Рождение автомифологии вокруг темы пола и творчества, столь значимой для Цветаевой, происходило на фоне осмысления ею практических последствий своего нового социального положения. Трудно сказать, насколько продуманной была та резкая перемена литературного поведения, которой Цветаева ответила на революцию. Возможно, это было лишь спонтанной реакцией на нее. Единственной сферой, с которой Цветаева ассоциировала себя, была литература, и профессиональная идентификация с этой сферой становилась теперь единственным способом определения своего социального статуса вообще.
Изменение стратегии социального поведения Цветаевой быстрее всего сказалось в новом отношении к «продуктам» своего творчества как к товару, имеющему цену. В «Поэте о критике» (1926) Цветаева будет так вдохновенно писать о роли денег в жизни автора, что нет никаких сомнений: она и в самом деле пережила в свое время это открытие как откровение183. Ранние сборники она издавала за свой счет, от гонораров в «Северных записках», по ее словам, отказывалась184. А вот описывая свою жизнь в послереволюционной Москве, сразу подчеркнула то новое, экономическое, измерение, которое приобрело для нее творчество:
Был 1919 г. – самый чумный, самый черный, самый смертный из всех тех годов Москвы. Не помню кто, кажется Ходасевич, надоумил меня снести книгу стихов в Лито. «Лито ничего не печатает, но все покупает». Я: «Чудесно». – «Отделом заведует Брюсов». Я: «Чудесно, но менее. Он меня не выносит». – «Вас, но не Ваши стихи. Ручаюсь, что купит. Все‐таки – пять дней хлеба» («Герой труда»; СС4, 30).

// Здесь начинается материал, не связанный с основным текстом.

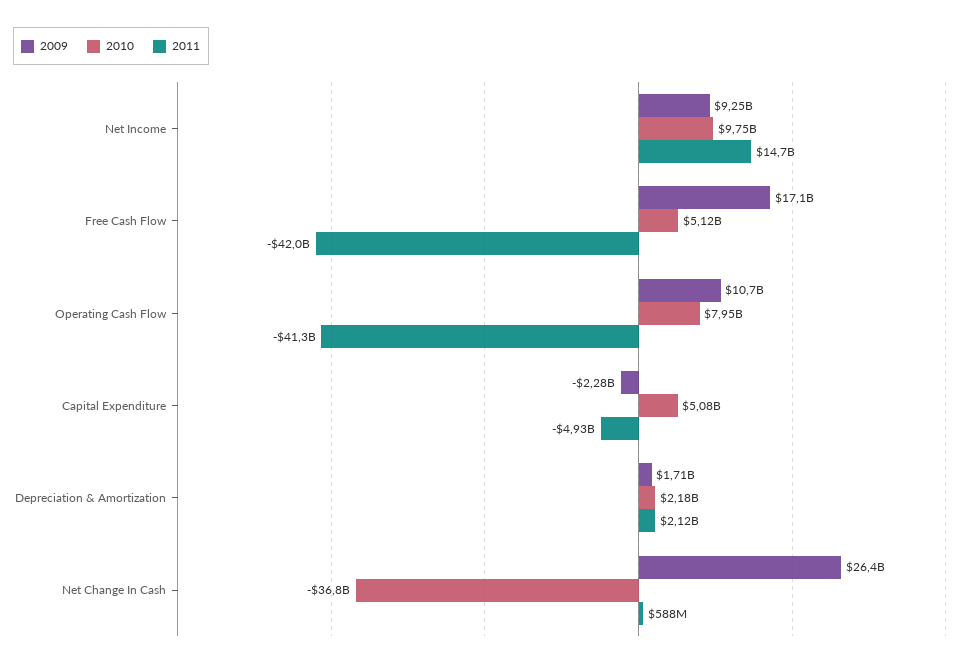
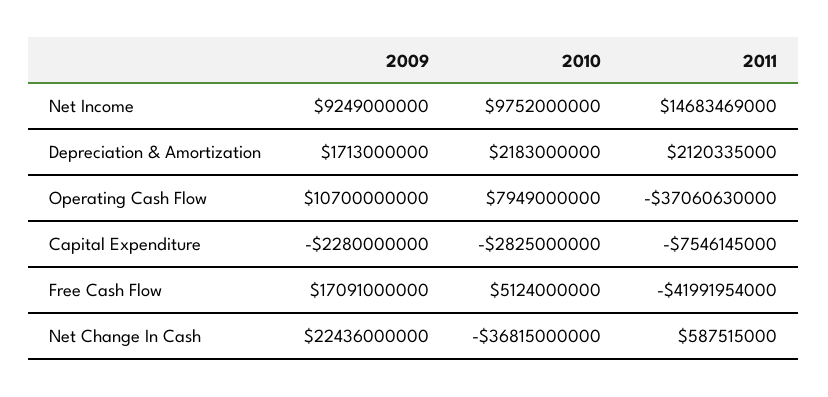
2011, Operating Cash Flow: -41300000000 -> -37060630000
2010, Capital Expenditure: 5080000000 -> -2825000000
2011, Capital Expenditure: -4930000000 -> -7546145000
2009, Net Change In Cash: 26400000000 -> 22436000000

Два сборника («Юношеские стихи» и «Версты I») в конце концов действительно были сданы в Государственное издательство, и делая в июне 1920 года запись об этом, Цветаева отмечала: «Не для печатания, конечно, – деньги. Около 40.000 р. (10 руб. строчка, 4 года «работы»)» (ЗК2, 205). Закавыченное слово «работа» выражало и изумление Цветаевой перед этим новым именем стихописания, и невольное признание, что именно так оно, видимо, должно было теперь называться, раз за него платили деньги (какой бы малой ни казалась сумма).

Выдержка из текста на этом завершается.